When not pregnant, sun salutations are key to my morning, as is Ego Eradicator (a seated Kundalini posture with arms raised, doing breath of fire.) I also can’t wait to get back to stretch pose (another Kundalini posture that builds core strength) after I have this baby!
 What do you find most relevant during birth in relation to your yoga practice? What have you used in yoga to help in labor?  give us some tips!
Labor can be like a long meditation – so it helps if you have practiced surrendering to discomfort during meditation. In a strange way, labor is easier than meditation, because you can’t really run away from it. If you really acknowledge what’s happening, the easiest path is forward, even though it’s challenging. You can always make an excuse and run away from your meditation practice, but once you go into labor, everything is moving towards you having the baby, even if you try to avoid it. And what you find is that once you accept and surrender to what’s happening, instead of resisting, something shifts and a path opens, just like in yoga and meditation
 Labor is also the ultimate opportunity to surrender to the moment and breathe through it. When it gets difficult, you can put it into practice your “yogi mind,” which observes from a more neutral place the messages your mind is sending you: “This hurts,” “I’m scared,” etc. You practice compassionately acknowledging whatever thoughts and feelings come up, but you don’t hang on to them, you let them flow in and out. It’s also good practice for parenting – you can be present and compassionate in the same way with your children when they are in pain, scared, etc., without going off into your own anxiety, and they will find this calming and comforting.

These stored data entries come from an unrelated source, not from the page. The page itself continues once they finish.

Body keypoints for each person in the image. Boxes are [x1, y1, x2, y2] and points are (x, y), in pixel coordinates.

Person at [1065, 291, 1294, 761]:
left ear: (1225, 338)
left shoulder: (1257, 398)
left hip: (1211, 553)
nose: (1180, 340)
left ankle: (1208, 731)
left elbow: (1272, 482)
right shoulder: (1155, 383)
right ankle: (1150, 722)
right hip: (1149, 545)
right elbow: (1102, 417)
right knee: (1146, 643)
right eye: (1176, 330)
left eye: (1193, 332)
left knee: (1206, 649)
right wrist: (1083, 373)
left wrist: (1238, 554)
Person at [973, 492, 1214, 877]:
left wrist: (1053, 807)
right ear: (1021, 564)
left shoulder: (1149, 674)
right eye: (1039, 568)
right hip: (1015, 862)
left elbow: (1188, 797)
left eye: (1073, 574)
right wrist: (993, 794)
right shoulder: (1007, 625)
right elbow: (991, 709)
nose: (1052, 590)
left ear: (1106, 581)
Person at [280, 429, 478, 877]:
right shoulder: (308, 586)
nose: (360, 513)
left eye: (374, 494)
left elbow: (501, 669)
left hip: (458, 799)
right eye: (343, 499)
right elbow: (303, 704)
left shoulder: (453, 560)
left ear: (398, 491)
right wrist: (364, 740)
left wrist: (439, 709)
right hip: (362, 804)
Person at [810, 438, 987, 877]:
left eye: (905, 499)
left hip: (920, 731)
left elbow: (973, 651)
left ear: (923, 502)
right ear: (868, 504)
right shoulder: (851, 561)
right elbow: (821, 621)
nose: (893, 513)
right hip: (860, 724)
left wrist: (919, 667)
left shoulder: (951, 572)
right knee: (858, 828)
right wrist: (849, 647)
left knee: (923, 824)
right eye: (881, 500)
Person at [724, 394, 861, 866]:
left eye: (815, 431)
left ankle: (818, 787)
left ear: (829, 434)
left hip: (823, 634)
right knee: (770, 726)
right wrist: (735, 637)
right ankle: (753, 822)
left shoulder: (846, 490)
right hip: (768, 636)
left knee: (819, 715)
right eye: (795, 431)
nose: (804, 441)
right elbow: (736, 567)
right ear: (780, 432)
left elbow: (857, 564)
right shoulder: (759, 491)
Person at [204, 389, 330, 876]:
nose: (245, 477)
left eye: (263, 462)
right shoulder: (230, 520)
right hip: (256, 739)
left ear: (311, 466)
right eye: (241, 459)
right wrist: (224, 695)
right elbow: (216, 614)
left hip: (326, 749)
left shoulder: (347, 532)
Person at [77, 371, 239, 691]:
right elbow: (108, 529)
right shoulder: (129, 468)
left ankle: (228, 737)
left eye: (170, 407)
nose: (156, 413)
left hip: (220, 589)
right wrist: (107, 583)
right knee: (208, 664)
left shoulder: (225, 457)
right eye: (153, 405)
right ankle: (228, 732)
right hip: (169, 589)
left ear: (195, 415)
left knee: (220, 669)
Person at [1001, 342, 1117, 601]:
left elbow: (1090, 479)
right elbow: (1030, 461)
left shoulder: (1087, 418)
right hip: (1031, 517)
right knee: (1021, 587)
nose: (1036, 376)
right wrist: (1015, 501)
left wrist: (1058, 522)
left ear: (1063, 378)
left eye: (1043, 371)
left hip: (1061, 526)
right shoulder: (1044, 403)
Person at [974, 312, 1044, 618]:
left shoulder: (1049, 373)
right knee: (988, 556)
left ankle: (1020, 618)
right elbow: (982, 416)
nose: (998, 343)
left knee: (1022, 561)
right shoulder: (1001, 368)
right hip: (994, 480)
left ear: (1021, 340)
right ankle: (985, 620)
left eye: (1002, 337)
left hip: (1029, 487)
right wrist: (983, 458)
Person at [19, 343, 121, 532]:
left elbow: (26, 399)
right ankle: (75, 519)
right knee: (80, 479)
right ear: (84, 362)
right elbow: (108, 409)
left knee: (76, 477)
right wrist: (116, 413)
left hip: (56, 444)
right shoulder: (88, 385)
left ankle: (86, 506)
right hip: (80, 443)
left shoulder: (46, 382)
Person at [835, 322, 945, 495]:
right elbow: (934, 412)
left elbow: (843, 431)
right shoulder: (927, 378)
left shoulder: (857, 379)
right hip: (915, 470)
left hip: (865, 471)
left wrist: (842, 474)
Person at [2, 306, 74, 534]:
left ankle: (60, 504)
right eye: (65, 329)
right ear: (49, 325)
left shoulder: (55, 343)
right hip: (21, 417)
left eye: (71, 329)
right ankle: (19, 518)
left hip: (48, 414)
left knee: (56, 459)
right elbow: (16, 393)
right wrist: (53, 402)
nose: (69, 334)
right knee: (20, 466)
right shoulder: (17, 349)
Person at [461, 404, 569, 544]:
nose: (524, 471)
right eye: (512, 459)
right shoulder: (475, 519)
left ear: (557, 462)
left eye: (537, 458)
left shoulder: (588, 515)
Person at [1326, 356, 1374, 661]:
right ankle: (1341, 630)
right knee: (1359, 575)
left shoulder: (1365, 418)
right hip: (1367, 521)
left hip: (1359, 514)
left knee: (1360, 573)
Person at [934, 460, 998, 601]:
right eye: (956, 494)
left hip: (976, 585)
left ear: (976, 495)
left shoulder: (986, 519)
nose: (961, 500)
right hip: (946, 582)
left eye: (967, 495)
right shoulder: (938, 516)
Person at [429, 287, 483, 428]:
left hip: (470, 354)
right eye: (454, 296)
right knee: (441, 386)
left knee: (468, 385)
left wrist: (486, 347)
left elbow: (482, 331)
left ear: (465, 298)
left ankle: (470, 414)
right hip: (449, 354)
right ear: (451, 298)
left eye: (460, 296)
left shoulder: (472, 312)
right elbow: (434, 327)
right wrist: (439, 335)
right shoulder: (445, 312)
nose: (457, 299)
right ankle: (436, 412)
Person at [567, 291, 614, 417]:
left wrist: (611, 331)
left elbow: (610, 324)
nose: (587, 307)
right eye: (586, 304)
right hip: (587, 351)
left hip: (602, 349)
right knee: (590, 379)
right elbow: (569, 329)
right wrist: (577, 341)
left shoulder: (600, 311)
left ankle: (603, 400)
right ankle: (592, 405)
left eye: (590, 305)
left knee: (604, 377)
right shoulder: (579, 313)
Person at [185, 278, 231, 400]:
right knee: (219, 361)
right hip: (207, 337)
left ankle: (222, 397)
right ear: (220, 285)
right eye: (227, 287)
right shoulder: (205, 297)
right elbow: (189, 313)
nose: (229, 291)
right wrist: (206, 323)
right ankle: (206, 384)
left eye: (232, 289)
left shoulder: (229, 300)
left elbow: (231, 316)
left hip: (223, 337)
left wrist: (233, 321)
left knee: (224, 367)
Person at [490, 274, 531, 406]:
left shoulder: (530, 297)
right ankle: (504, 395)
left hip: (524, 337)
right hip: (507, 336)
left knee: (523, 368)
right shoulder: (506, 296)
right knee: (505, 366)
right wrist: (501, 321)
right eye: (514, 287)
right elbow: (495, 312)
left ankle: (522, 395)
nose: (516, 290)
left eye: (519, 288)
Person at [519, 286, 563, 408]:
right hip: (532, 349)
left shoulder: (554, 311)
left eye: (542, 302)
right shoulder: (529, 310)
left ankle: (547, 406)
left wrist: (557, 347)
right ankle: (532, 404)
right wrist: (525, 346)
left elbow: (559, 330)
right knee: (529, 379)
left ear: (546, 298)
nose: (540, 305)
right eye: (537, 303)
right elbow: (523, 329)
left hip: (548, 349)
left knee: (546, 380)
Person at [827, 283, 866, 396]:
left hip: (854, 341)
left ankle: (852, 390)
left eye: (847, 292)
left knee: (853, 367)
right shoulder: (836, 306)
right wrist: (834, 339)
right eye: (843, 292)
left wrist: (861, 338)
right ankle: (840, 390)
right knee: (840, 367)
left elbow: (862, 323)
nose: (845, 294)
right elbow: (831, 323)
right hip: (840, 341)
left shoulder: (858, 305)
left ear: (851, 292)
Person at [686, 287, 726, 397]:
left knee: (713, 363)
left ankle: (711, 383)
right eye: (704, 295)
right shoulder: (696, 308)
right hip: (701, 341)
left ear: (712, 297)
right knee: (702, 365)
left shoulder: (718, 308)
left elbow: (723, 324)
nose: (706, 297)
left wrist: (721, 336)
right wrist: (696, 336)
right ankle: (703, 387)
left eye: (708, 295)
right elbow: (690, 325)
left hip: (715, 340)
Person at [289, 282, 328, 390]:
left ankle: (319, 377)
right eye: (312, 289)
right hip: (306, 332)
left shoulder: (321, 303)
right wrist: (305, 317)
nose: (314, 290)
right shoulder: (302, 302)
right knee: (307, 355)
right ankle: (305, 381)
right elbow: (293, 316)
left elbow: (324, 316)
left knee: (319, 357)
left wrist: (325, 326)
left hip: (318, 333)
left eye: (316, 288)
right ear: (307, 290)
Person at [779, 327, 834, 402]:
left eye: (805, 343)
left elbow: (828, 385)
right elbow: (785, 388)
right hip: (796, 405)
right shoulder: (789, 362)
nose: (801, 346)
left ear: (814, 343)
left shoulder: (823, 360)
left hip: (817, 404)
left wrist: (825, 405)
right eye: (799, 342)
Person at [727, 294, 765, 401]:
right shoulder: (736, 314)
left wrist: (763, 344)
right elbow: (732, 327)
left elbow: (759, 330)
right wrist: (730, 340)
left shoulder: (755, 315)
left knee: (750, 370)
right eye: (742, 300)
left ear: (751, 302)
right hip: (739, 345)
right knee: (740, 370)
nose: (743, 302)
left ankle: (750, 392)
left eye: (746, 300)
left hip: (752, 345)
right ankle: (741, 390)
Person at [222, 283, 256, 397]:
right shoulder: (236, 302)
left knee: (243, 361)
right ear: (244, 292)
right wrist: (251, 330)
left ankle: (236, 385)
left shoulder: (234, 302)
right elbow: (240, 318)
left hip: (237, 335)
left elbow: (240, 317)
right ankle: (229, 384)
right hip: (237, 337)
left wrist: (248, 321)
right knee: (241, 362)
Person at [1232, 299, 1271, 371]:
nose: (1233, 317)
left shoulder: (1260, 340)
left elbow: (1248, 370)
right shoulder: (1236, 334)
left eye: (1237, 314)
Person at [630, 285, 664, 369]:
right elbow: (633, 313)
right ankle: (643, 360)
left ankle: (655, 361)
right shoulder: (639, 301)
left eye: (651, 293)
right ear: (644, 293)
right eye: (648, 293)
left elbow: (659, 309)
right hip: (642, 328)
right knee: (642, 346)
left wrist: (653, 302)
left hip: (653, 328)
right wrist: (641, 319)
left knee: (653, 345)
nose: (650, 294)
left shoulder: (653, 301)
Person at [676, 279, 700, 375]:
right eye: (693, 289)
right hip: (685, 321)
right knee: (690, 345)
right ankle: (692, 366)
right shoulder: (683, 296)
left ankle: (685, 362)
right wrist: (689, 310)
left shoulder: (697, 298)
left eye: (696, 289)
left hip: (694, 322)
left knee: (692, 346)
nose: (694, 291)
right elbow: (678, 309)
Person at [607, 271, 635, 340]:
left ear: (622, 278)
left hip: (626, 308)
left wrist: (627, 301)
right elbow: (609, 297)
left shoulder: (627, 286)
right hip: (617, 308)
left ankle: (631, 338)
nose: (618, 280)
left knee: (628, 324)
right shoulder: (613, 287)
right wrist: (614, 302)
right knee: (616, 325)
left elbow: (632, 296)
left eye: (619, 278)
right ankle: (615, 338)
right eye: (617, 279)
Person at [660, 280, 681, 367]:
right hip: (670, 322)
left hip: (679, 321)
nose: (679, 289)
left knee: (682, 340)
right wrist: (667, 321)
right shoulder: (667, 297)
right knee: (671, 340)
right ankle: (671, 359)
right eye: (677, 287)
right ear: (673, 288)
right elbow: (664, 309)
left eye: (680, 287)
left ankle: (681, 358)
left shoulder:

Childbirth is also the ultimate opportunity to listen to your body, because labor is an instinctual process, and the more you get your mind out of your body’s way, the better things progress. When I had my son I remember moving through a number of positions before pushing, and at first I remember feeling discouraged that nothing felt right. Finally, I found the right position (squatting with my husband supporting me) and it just felt like everything clicked – of course this was the way this particular baby needed to come out. That’s not to say it wasn’t still very challenging to push him out, but beneath that challenge I had the comfort of knowing this was the best possible way forward.